Scandale national au Royaume-uni. Atos, une entreprise française chargée d’évaluer l’incapacité de travail des handicapés, sème la terreur par ses méthodes douteuses. La privatisation du social est au cœur d’un dossier spécial d’Alter Echos.

27-05-2014
Flickr © Roger Blackwell

Au Royaume-Uni, Atos, une entreprise française, évalue pour le compte de l’État la capacité de travailler des personnes handicapées. Ses méthodes sont au cœur d’un scandale national. Exemple extrême de ce que la privatisation du social peut engendrer. Une privatisation au cœur d’un dossier spécial à lire dans le dernier numéro d’Alter Echos.

Comme souvent, lorsqu’il s’agit de privatiser les services publics, le Royaume-Uni est à la pointe. Mais cette fois-ci, ça ne passe vraiment pas. Il faut dire que la méthode a de quoi choquer.

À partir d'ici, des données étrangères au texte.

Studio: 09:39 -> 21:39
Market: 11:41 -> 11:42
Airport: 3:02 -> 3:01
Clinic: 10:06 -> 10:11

Désirant fortement réduire les allocations pour personnes handicapées en incapacité de travailler, le gouvernement de David Cameron a choisi, en 2010, une mesure radicale. Confier à la société française Atos – en l’occurrence à sa filiale anglaise Atos Healthcare – le soin d’évaluer la capacité de travailler des 
2,6 millions de personnes handicapées bénéficiant d’une aide de l’État.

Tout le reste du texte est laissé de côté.